> **INSTRUCTIONS TO FOLLOW**:
In your copy, leave out the pictures; write out all the data exactly.

Document images with source code:
BEGIN
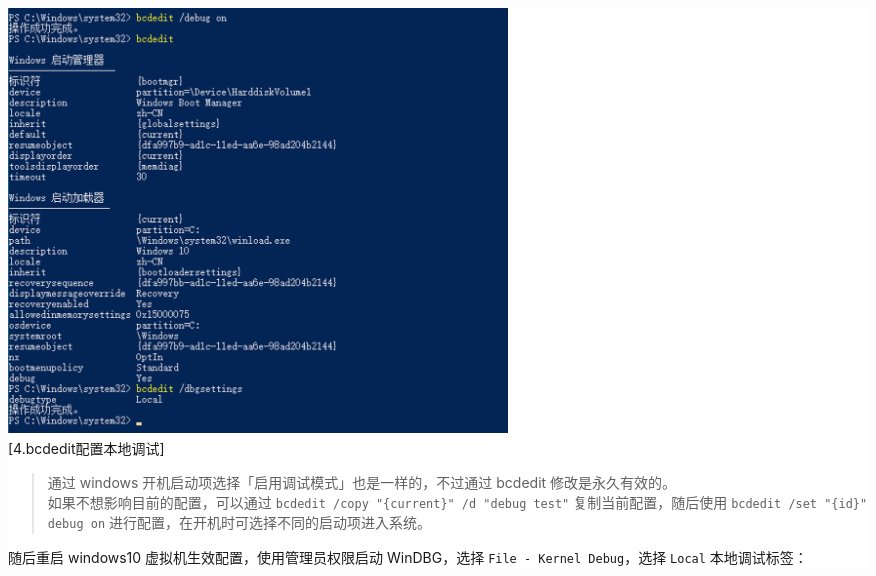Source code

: <img src="images/bcdedit-local-kd.png" width=500>
</br>[4.bcdedit配置本地调试]
</div>

>通过 windows 开机启动项选择「启用调试模式」也是一样的，不过通过 bcdedit 修改是永久有效的。  
>如果不想影响目前的配置，可以通过 `bcdedit /copy "{current}" /d "debug test"` 复制当前配置，随后使用 `bcdedit /set "{id}" debug on` 进行配置，在开机时可选择不同的启动项进入系统。

随后重启 windows10 虚拟机生效配置，使用管理员权限启动 WinDBG，选择 `File - Kernel Debug`，选择 `Local` 本地调试标签：
<div align="center">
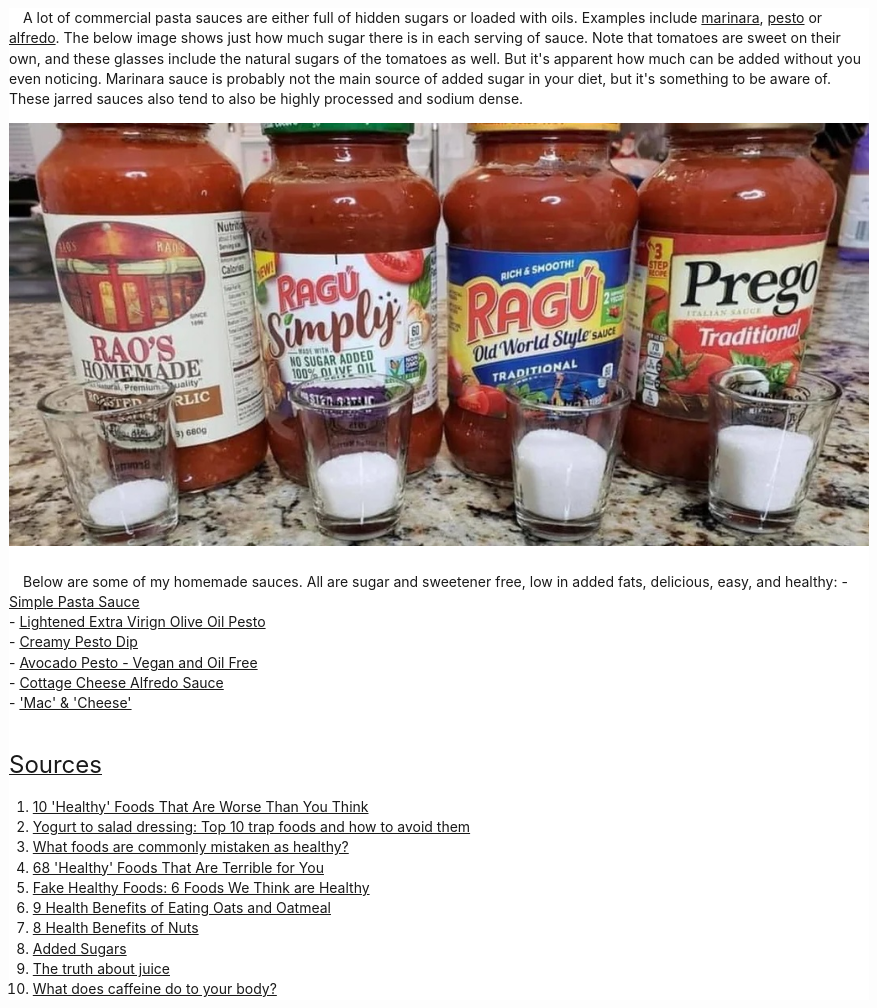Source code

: &emsp;A lot of commercial pasta sauces are either full of hidden sugars or loaded with oils.  Examples include <a href="https://www.walmart.com/ip/Great-Value-Traditional-Pasta-Sauce-24-oz/19758051?athbdg=L1600&from=/search">marinara</a>, <a href="https://www.walmart.com/ip/Barilla-Rustic-Basil-Pesto-Pasta-Sauce-6-5-oz/126259730?athbdg=L1200&from=/search">pesto</a> or <a href="https://www.walmart.com/ip/Great-Value-Classic-Alfredo-Pasta-Sauce-16-oz/13033144?from=/search">alfredo</a>.  The below image shows just how much sugar there is in each serving of sauce.  Note that tomatoes are sweet on their own, and these glasses include the natural sugars of the tomatoes as well.  But it's apparent how much can be added without you even noticing.  Marinara sauce is probably not the main source of added sugar in your diet, but it's something to be aware of.  These jarred sauces also tend to also be highly processed and sodium dense.

<center><a href="https://www.reddit.com/r/pics/comments/rxwg30/the_amount_of_sugar_in_pasta_sauce_yogurt_cups/"><img src="/assets/Misc/Trap/sauce-sugar.jpg" alt="" class="larger-image"></a></center><br>
&emsp;Below are some of my homemade sauces.  All are sugar and sweetener free, low in added fats, delicious, easy, and healthy:
- <a href="/recipes/pasta-sauce">Simple Pasta Sauce</a><br>
- <a href="/recipes/evoo-pesto">Lightened Extra Virign Olive Oil Pesto</a><br>
- <a href="/recipes/creamy-pesto">Creamy Pesto Dip</a><br>
- <a href="/recipes/avocado-pesto">Avocado Pesto - Vegan and Oil Free</a><br>
- <a href="/recipes/cottage-cheese-alfredo">Cottage Cheese Alfredo Sauce</a><br>
- <a href="/recipes/vegan-mac-and-cheese">'Mac' & 'Cheese'</a><br>

<br><u><font size="+2">Sources</font></u><br>
1. <a href="https://www.youtube.com/watch?v=aeM4jD9Uv_Y">10 'Healthy' Foods That Are Worse Than You Think</a><br>
2. <a href="https://www.courierpress.com/story/life/2021/09/04/diet-nutrition-healthy-trap-foods-yogurt-oatmeal-peanut-butter/8102805002/">Yogurt to salad dressing: Top 10 trap foods and how to avoid them</a><br>
3. <a href="https://www.reddit.com/r/AskReddit/comments/t0n3bt/what_foods_are_commonly_mistaken_as_healthy/">What foods are commonly mistaken as healthy?</a><br>
4. <a href="https://www.eatthis.com/fake-healthy-foods/">68 'Healthy' Foods That Are Terrible for You</a><br>
5. <a href="https://www.mdvip.com/about-mdvip/blog/six-so-called-healthy-foods">Fake Healthy Foods: 6 Foods We Think are Healthy</a><br>
6. <a href="https://www.healthline.com/nutrition/9-benefits-oats-oatmeal">9 Health Benefits of Eating Oats and Oatmeal</a><br>
7. <a href="https://www.healthline.com/nutrition/8-benefits-of-nuts">8 Health Benefits of Nuts</a><br>
8. <a href="https://www.heart.org/en/healthy-living/healthy-eating/eat-smart/sugar/added-sugars">Added Sugars</a>
9. <a href="https://www.heartandstroke.ca/articles/the-truth-about-juice#:~:text=There%20is%20one%20bright%20spot,linked%20to%20poor%20health%20outcomes.">The truth about juice</a>
10. <a href="https://www.medicalnewstoday.com/articles/285194#:~:text=A%2075%2Dmg%20serving%20of,not%20a%20substitute%20for%20sleep.">What does caffeine do to your body?</a>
END
> **SOLUTION FOR THIS TASK**:
Source code

: <img src="images/bcdedit-local-kd.png" width=500>
</br>[4.bcdedit配置本地调试]
</div>

>通过 windows 开机启动项选择「启用调试模式」也是一样的，不过通过 bcdedit 修改是永久有效的。  
>如果不想影响目前的配置，可以通过 `bcdedit /copy "{current}" /d "debug test"` 复制当前配置，随后使用 `bcdedit /set "{id}" debug on` 进行配置，在开机时可选择不同的启动项进入系统。

随后重启 windows10 虚拟机生效配置，使用管理员权限启动 WinDBG，选择 `File - Kernel Debug`，选择 `Local` 本地调试标签：
<div align="center">
Source code

: &emsp;A lot of commercial pasta sauces are either full of hidden sugars or loaded with oils.  Examples include <a href="https://www.walmart.com/ip/Great-Value-Traditional-Pasta-Sauce-24-oz/19758051?athbdg=L1600&from=/search">marinara</a>, <a href="https://www.walmart.com/ip/Barilla-Rustic-Basil-Pesto-Pasta-Sauce-6-5-oz/126259730?athbdg=L1200&from=/search">pesto</a> or <a href="https://www.walmart.com/ip/Great-Value-Classic-Alfredo-Pasta-Sauce-16-oz/13033144?from=/search">alfredo</a>.  The below image shows just how much sugar there is in each serving of sauce.  Note that tomatoes are sweet on their own, and these glasses include the natural sugars of the tomatoes as well.  But it's apparent how much can be added without you even noticing.  Marinara sauce is probably not the main source of added sugar in your diet, but it's something to be aware of.  These jarred sauces also tend to also be highly processed and sodium dense.

<center><a href="https://www.reddit.com/r/pics/comments/rxwg30/the_amount_of_sugar_in_pasta_sauce_yogurt_cups/"><img src="/assets/Misc/Trap/sauce-sugar.jpg" alt="" class="larger-image"></a></center><br>
&emsp;Below are some of my homemade sauces.  All are sugar and sweetener free, low in added fats, delicious, easy, and healthy:
- <a href="/recipes/pasta-sauce">Simple Pasta Sauce</a><br>
- <a href="/recipes/evoo-pesto">Lightened Extra Virign Olive Oil Pesto</a><br>
- <a href="/recipes/creamy-pesto">Creamy Pesto Dip</a><br>
- <a href="/recipes/avocado-pesto">Avocado Pesto - Vegan and Oil Free</a><br>
- <a href="/recipes/cottage-cheese-alfredo">Cottage Cheese Alfredo Sauce</a><br>
- <a href="/recipes/vegan-mac-and-cheese">'Mac' & 'Cheese'</a><br>

<br><u><font size="+2">Sources</font></u><br>
1. <a href="https://www.youtube.com/watch?v=aeM4jD9Uv_Y">10 'Healthy' Foods That Are Worse Than You Think</a><br>
2. <a href="https://www.courierpress.com/story/life/2021/09/04/diet-nutrition-healthy-trap-foods-yogurt-oatmeal-peanut-butter/8102805002/">Yogurt to salad dressing: Top 10 trap foods and how to avoid them</a><br>
3. <a href="https://www.reddit.com/r/AskReddit/comments/t0n3bt/what_foods_are_commonly_mistaken_as_healthy/">What foods are commonly mistaken as healthy?</a><br>
4. <a href="https://www.eatthis.com/fake-healthy-foods/">68 'Healthy' Foods That Are Terrible for You</a><br>
5. <a href="https://www.mdvip.com/about-mdvip/blog/six-so-called-healthy-foods">Fake Healthy Foods: 6 Foods We Think are Healthy</a><br>
6. <a href="https://www.healthline.com/nutrition/9-benefits-oats-oatmeal">9 Health Benefits of Eating Oats and Oatmeal</a><br>
7. <a href="https://www.healthline.com/nutrition/8-benefits-of-nuts">8 Health Benefits of Nuts</a><br>
8. <a href="https://www.heart.org/en/healthy-living/healthy-eating/eat-smart/sugar/added-sugars">Added Sugars</a>
9. <a href="https://www.heartandstroke.ca/articles/the-truth-about-juice#:~:text=There%20is%20one%20bright%20spot,linked%20to%20poor%20health%20outcomes.">The truth about juice</a>
10. <a href="https://www.medicalnewstoday.com/articles/285194#:~:text=A%2075%2Dmg%20serving%20of,not%20a%20substitute%20for%20sleep.">What does caffeine do to your body?</a>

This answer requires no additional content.